CoDR: Correlation-based Data Reduction Scheme for Efficient Gathering of Heterogeneous Driving Data

Sensors (Basel). 2020 Mar 17;20(6):1677. doi: 10.3390/s20061677.

Abstract

A variety of deep learning techniques are actively employed for advanced driver assistance systems, which in turn require gathering lots of heterogeneous driving data, such as traffic conditions, driver behavior, vehicle status and location information. However, these different types of driving data easily become more than tens of GB per day, forming a significant hurdle due to the storage and network cost. To address this problem, this paper proposes a novel scheme, called CoDR, which can reduce data volume by considering the correlations among heterogeneous driving data.

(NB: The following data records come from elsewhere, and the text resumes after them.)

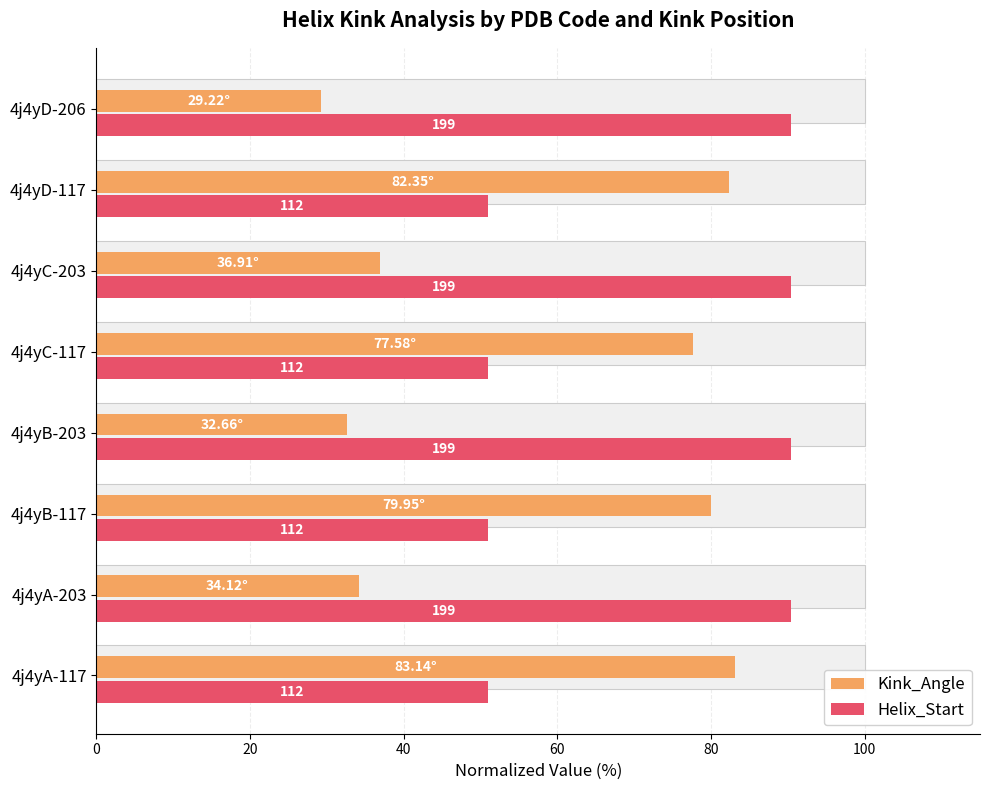

What are all the series names shown in the legend?

Kink_Angle, Helix_Start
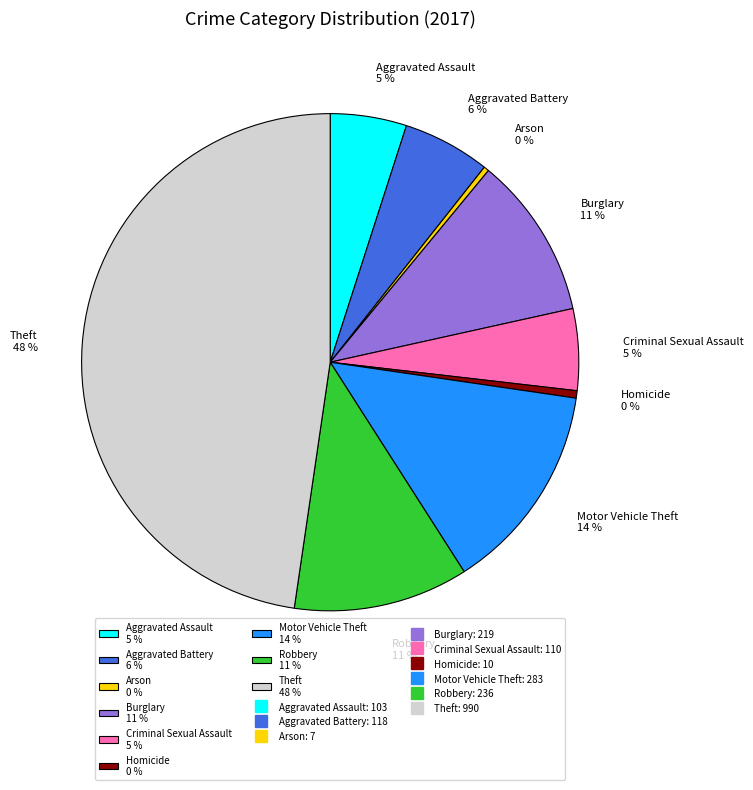

How many slices are in this pie chart?

9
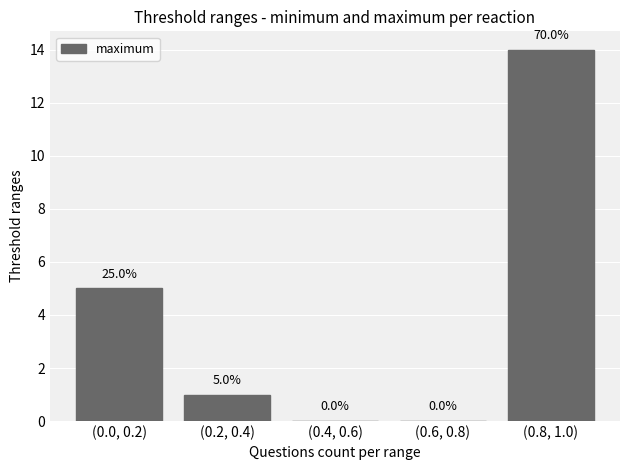

What is the maximum value shown in the chart?

14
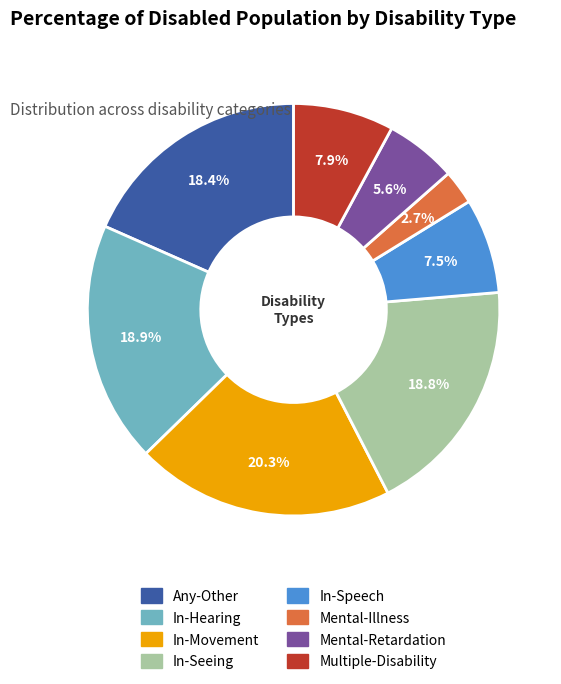

What percentage is the In-Seeing slice, to the nearest percent?

19%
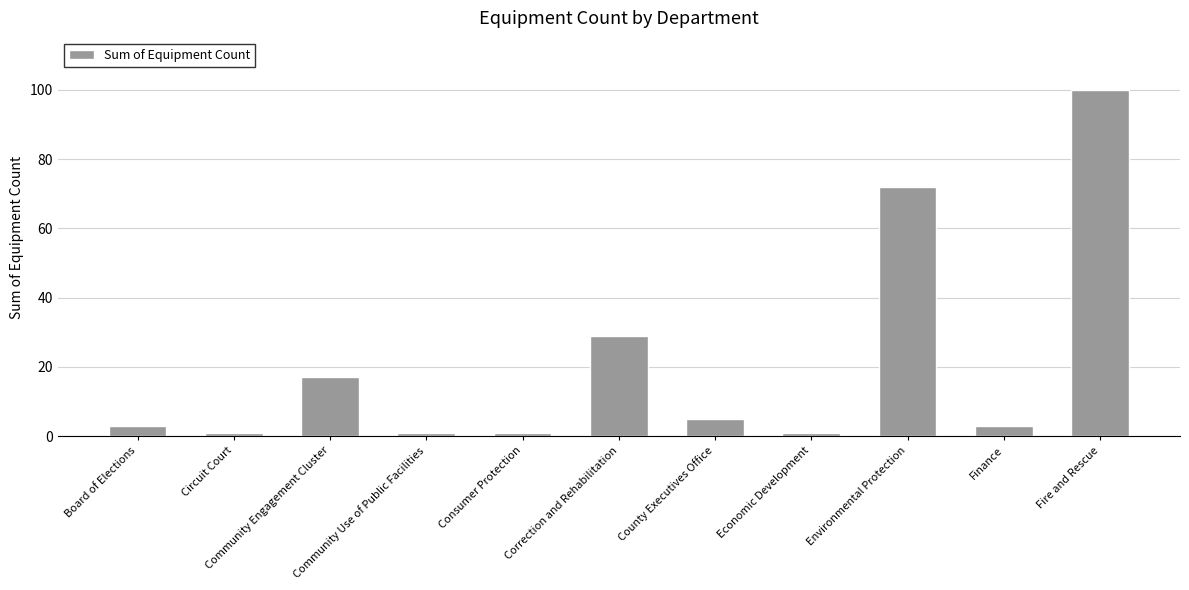

How many categories are shown in the chart?

11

Among heterogeneous datasets, CoDR first chooses one set as a pivot data. Then, according to the objective of data collection, it identifies data ranges relevant to the objective from the pivot dataset. Finally, it investigates correlations among sets, and reduces data volume by eliminating irrelevant data from not only the pivot set but also other remaining datasets. CoDR gathers four heterogeneous driving datasets: two videos for front view and driver behavior, OBD-II and GPS data. We show that CoDR decreases data volume by up to 91%. We also present diverse analytical results that reveal the correlations among the four datasets, which can be exploited usefully for edge computing to reduce data volume on the spot.

Keywords: correlation; data reduction; drowsiness detection; heterogeneous driving data; implementation; intelligent data analysis.